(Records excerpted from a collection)

===

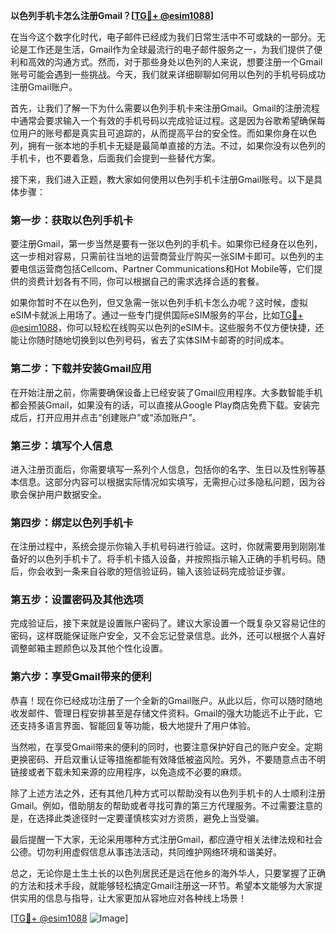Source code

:**以色列手机卡怎么注册Gmail？[[TG💪+ @esim1088](https://t.me/s/esim1088)]**

在当今这个数字化时代，电子邮件已经成为我们日常生活中不可或缺的一部分。无论是工作还是生活，Gmail作为全球最流行的电子邮件服务之一，为我们提供了便利和高效的沟通方式。然而，对于那些身处以色列的人来说，想要注册一个Gmail账号可能会遇到一些挑战。今天，我们就来详细聊聊如何用以色列的手机号码成功注册Gmail账户。

首先，让我们了解一下为什么需要以色列手机卡来注册Gmail。Gmail的注册流程中通常会要求输入一个有效的手机号码以完成验证过程。这是因为谷歌希望确保每位用户的账号都是真实且可追踪的，从而提高平台的安全性。而如果你身在以色列，拥有一张本地的手机卡无疑是最简单直接的方法。不过，如果你没有以色列的手机卡，也不要着急，后面我们会提到一些替代方案。

接下来，我们进入正题，教大家如何使用以色列手机卡注册Gmail账号。以下是具体步骤：

### 第一步：获取以色列手机卡

要注册Gmail，第一步当然是要有一张以色列的手机卡。如果你已经身在以色列，这一步相对容易，只需前往当地的运营商营业厅购买一张SIM卡即可。以色列的主要电信运营商包括Cellcom、Partner Communications和Hot Mobile等，它们提供的资费计划各有不同，你可以根据自己的需求选择合适的套餐。

如果你暂时不在以色列，但又急需一张以色列手机卡怎么办呢？这时候，虚拟eSIM卡就派上用场了。通过一些专门提供国际eSIM服务的平台，比如[TG💪+ @esim1088](https://t.me/s/esim1088)，你可以轻松在线购买以色列的eSIM卡。这些服务不仅方便快捷，还能让你随时随地切换到以色列号码，省去了实体SIM卡邮寄的时间成本。

### 第二步：下载并安装Gmail应用

在开始注册之前，你需要确保设备上已经安装了Gmail应用程序。大多数智能手机都会预装Gmail，如果没有的话，可以直接从Google Play商店免费下载。安装完成后，打开应用并点击“创建账户”或“添加账户”。

### 第三步：填写个人信息

进入注册页面后，你需要填写一系列个人信息，包括你的名字、生日以及性别等基本信息。这部分内容可以根据实际情况如实填写，无需担心过多隐私问题，因为谷歌会保护用户数据安全。

### 第四步：绑定以色列手机卡

在注册过程中，系统会提示你输入手机号码进行验证。这时，你就需要用到刚刚准备好的以色列手机卡了。将手机卡插入设备，并按照指示输入正确的手机号码。随后，你会收到一条来自谷歌的短信验证码，输入该验证码完成验证步骤。

### 第五步：设置密码及其他选项

完成验证后，接下来就是设置账户密码了。建议大家设置一个既复杂又容易记住的密码，这样既能保证账户安全，又不会忘记登录信息。此外，还可以根据个人喜好调整邮箱主题颜色以及其他个性化设置。

### 第六步：享受Gmail带来的便利

恭喜！现在你已经成功注册了一个全新的Gmail账户。从此以后，你可以随时随地收发邮件、管理日程安排甚至是存储文件资料。Gmail的强大功能远不止于此，它还支持多语言界面、智能回复等功能，极大地提升了用户体验。

当然啦，在享受Gmail带来的便利的同时，也要注意保护好自己的账户安全。定期更换密码、开启双重认证等措施都能有效降低被盗风险。另外，不要随意点击不明链接或者下载未知来源的应用程序，以免造成不必要的麻烦。

除了上述方法之外，还有其他几种方式可以帮助没有以色列手机卡的人士顺利注册Gmail。例如，借助朋友的帮助或者寻找可靠的第三方代理服务。不过需要注意的是，在选择此类途径时一定要谨慎核实对方资质，避免上当受骗。

最后提醒一下大家，无论采用哪种方式注册Gmail，都应遵守相关法律法规和社会公德。切勿利用虚假信息从事违法活动，共同维护网络环境和谐美好。

总之，无论你是土生土长的以色列居民还是远在他乡的海外华人，只要掌握了正确的方法和技术手段，就能够轻松搞定Gmail注册这一环节。希望本文能够为大家提供实用的信息与指导，让大家更加从容地应对各种线上场景！

[[TG💪+ @esim1088](https://t.me/s/esim1088) ![Image](https://i.postimg.cc/4NQfJmqS/Snipaste-2025-05-13-00-14-12.png)]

===

Print, character for character, the lines of the listing above from the line that contains "如果你暂时不在以色列，但又急" through the line that contains "恭喜！现在你已经成功注册了一", with both of those lines included.

> **Answer box**:
如果你暂时不在以色列，但又急需一张以色列手机卡怎么办呢？这时候，虚拟eSIM卡就派上用场了。通过一些专门提供国际eSIM服务的平台，比如[TG💪+ @esim1088](https://t.me/s/esim1088)，你可以轻松在线购买以色列的eSIM卡。这些服务不仅方便快捷，还能让你随时随地切换到以色列号码，省去了实体SIM卡邮寄的时间成本。

### 第二步：下载并安装Gmail应用

在开始注册之前，你需要确保设备上已经安装了Gmail应用程序。大多数智能手机都会预装Gmail，如果没有的话，可以直接从Google Play商店免费下载。安装完成后，打开应用并点击“创建账户”或“添加账户”。

### 第三步：填写个人信息

进入注册页面后，你需要填写一系列个人信息，包括你的名字、生日以及性别等基本信息。这部分内容可以根据实际情况如实填写，无需担心过多隐私问题，因为谷歌会保护用户数据安全。

### 第四步：绑定以色列手机卡

在注册过程中，系统会提示你输入手机号码进行验证。这时，你就需要用到刚刚准备好的以色列手机卡了。将手机卡插入设备，并按照指示输入正确的手机号码。随后，你会收到一条来自谷歌的短信验证码，输入该验证码完成验证步骤。

### 第五步：设置密码及其他选项

完成验证后，接下来就是设置账户密码了。建议大家设置一个既复杂又容易记住的密码，这样既能保证账户安全，又不会忘记登录信息。此外，还可以根据个人喜好调整邮箱主题颜色以及其他个性化设置。

### 第六步：享受Gmail带来的便利

恭喜！现在你已经成功注册了一个全新的Gmail账户。从此以后，你可以随时随地收发邮件、管理日程安排甚至是存储文件资料。Gmail的强大功能远不止于此，它还支持多语言界面、智能回复等功能，极大地提升了用户体验。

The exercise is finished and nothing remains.